(I'm sure I missed somebody's spiritual holy book--sorry)
Well, since this is about books that have "changed our lives" and you missed it, I'm going to say it. The Book of Mormon. I don't read books, but that one has raw light and intelligence that has helped me with things I couldn't even number. I have stacks of good hard core informative books that chronical the destruction of liberty in this land since 1913, and the forces behind it, but as interested as I am in that subject, I rarely finish them, and I get more hope from reading the Book of Mormon. Few know that the Book of Mormon contains little about it's compiler (mormon) and is 90% about what Christ has done/will do to inhabitants of this land if/when they reject correct principles. Those who love liberty would benefit from reading it, whether they believe in Christ or not.
Those good hard core informative books that have also changed me but I rarely finish:
If you live within 200 miles of the Ohio River you absolutely must read The Frontiersmen.
I am within walking distance of the river. A quick glance at the notes for this book sounds like a read of local landmarks. George Rogers Clark, William Henry Harrison, all of that is within walking/short driving distance.
This one just got added to the must read list.

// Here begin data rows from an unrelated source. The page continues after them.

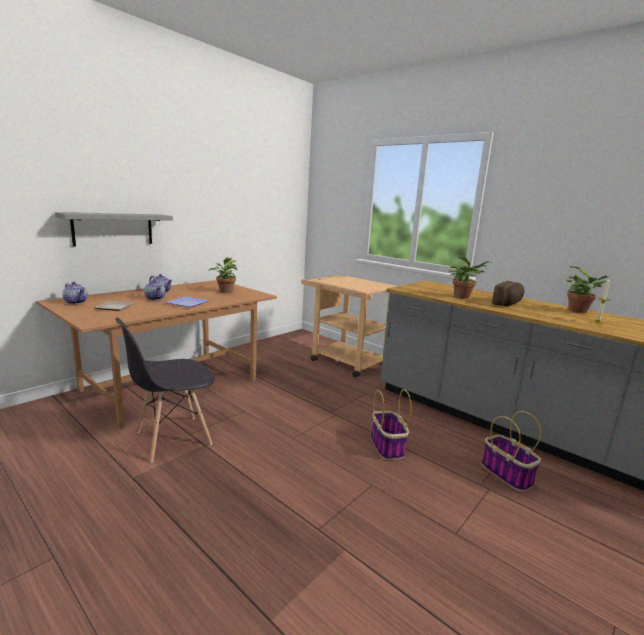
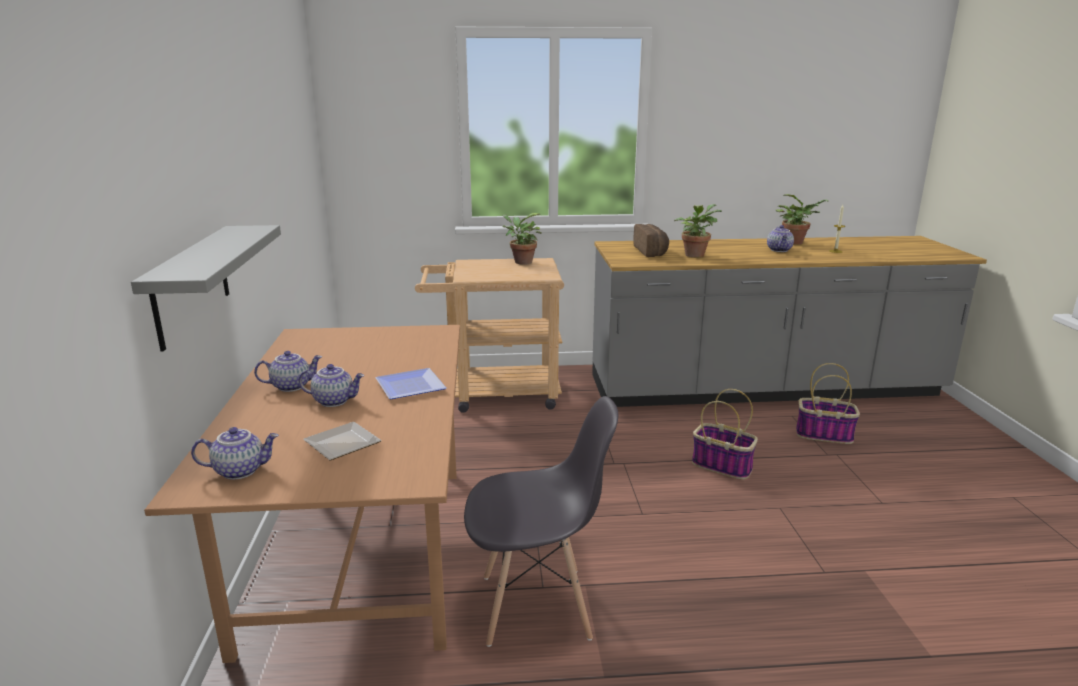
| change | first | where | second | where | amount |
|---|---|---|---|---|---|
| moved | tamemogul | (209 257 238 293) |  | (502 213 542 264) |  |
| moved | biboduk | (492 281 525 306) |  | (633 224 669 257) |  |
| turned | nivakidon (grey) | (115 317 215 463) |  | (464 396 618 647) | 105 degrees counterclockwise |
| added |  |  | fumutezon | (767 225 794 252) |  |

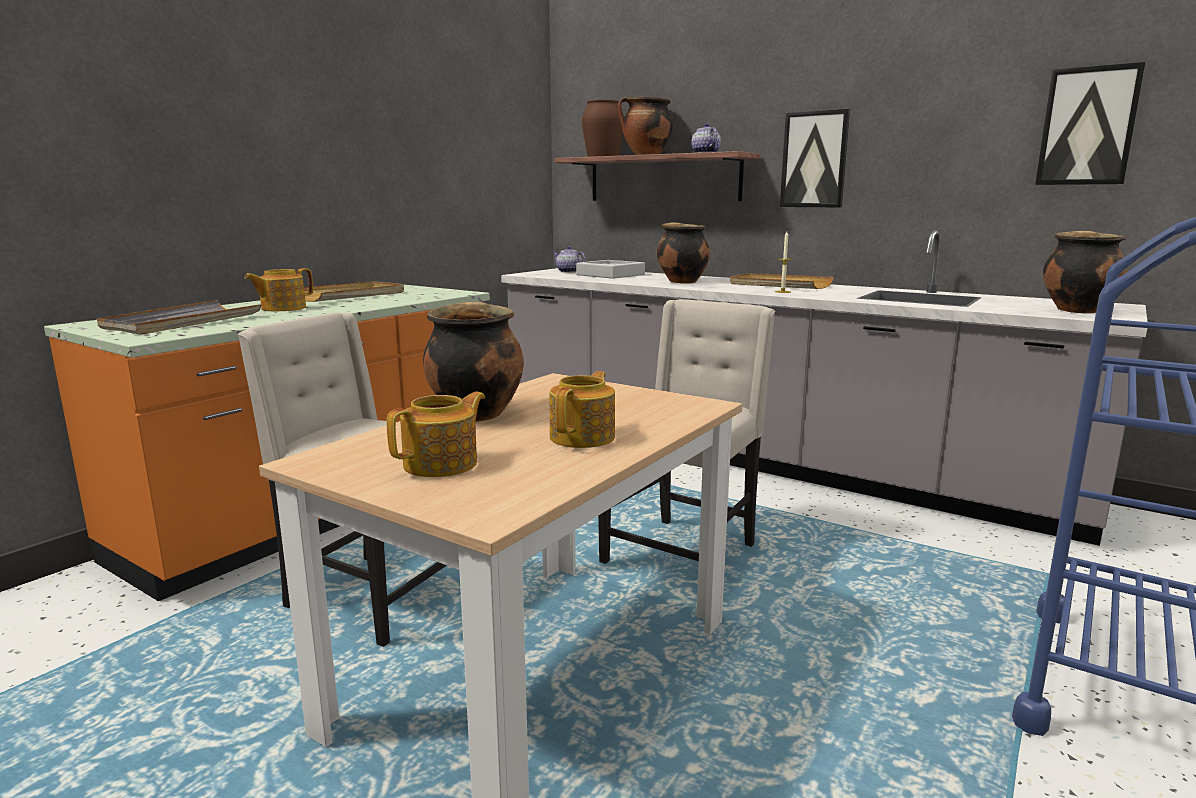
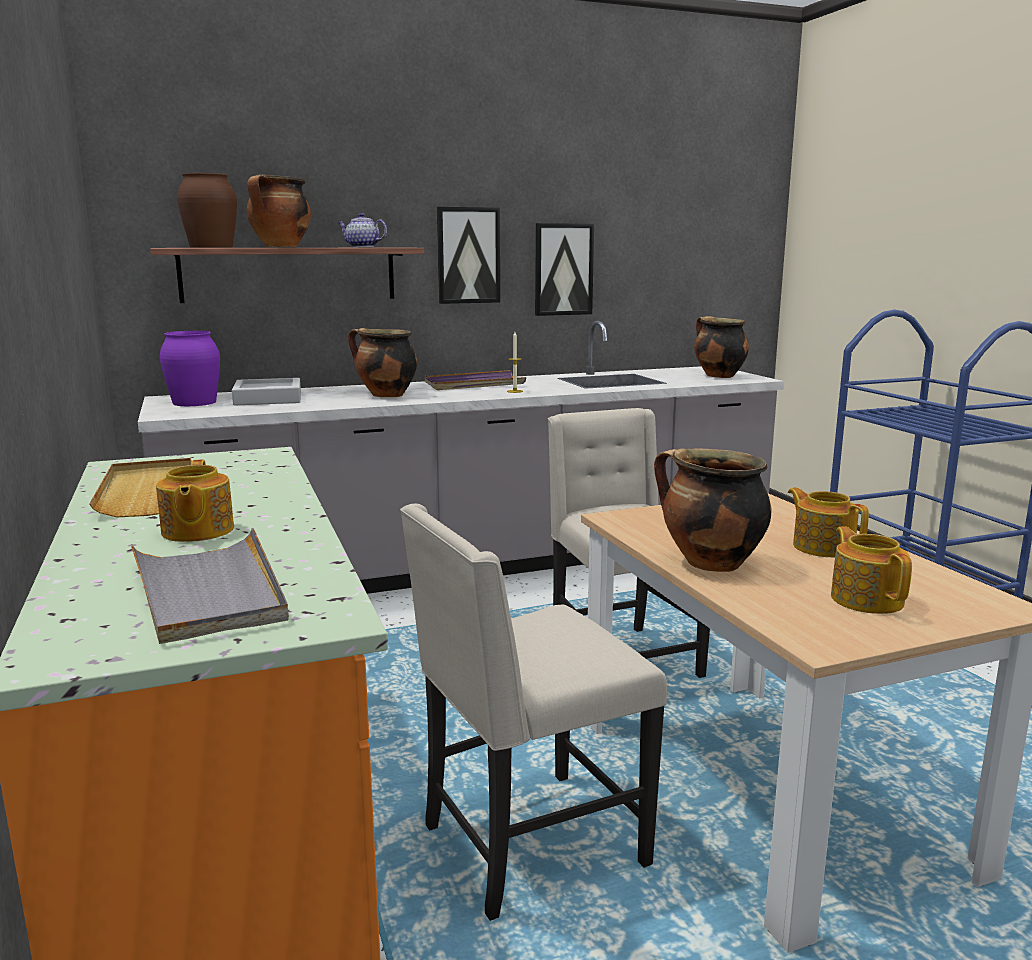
| change | first | where | second | where | amount |
|---|---|---|---|---|---|
| moved | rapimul | (1035 62 1145 185) |  | (535 223 594 316) |  |
| replaced | fumutezon | (553 246 586 273) | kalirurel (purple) | (160 331 220 406) |  |
| recoloured | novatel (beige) | (730 273 834 289) | novatel (purple) | (425 370 526 390) |  |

My dad, when I was young, told me that reading was the best thing a person could do. It didn't matter what you read, only that you did so. He said that it opened the world up for you through the eyes, words and opinions of others. He died in 1999 at the age of 92. He saw it all. He mostly did it all as well. He was a combat infantryman in WWII as well as a POW for a time. His life straddled the days of horses and crapping in an outhouse against watching men land upon the moon while we tried to bridge the divides of race and other things that set us apart. He never finished the 10th grade, but he read everything between dust jackets. He taught himself algebra, geometry, physics and other sciences late at night when he got home from his job at the Post Office. He was a master welder and a fisherman par excellance. He communed with his God on the banks of a trout stream. He was the best man I ever knew.
So...I can't sit here and tell you titles and authors, only that I read everything, just like he taught me. Science fiction, mysteries, fiction, non fiction, history and on and on and on. I am not one for remembering who or why or what, only that I have read and absorbed. As a result am truly lettered in observation, but a master of nothing. I am content.
SWMBO always tells me that other people's opinions that deviate from mine are as strongly held as mine. I tell her that it's true, but there is a difference. I am right and they are wrong. Unless of course they have read more stuff than I.
Thanks for that, Grampster. Reminds me of my mother, in that she always encourgaed me to read. As a child, I had a bedtime, but was allowed to read in bed as late as I wanted. So many nights I fell asleep with the headboard lamp on and a book on my chest. I still do it today. The greatest gift my mother ever gave me was the encouragement to read.
Like you, Grampster, I've read many books (probably not as many), but the only one I can say really changed my life was Atlas Shrugged.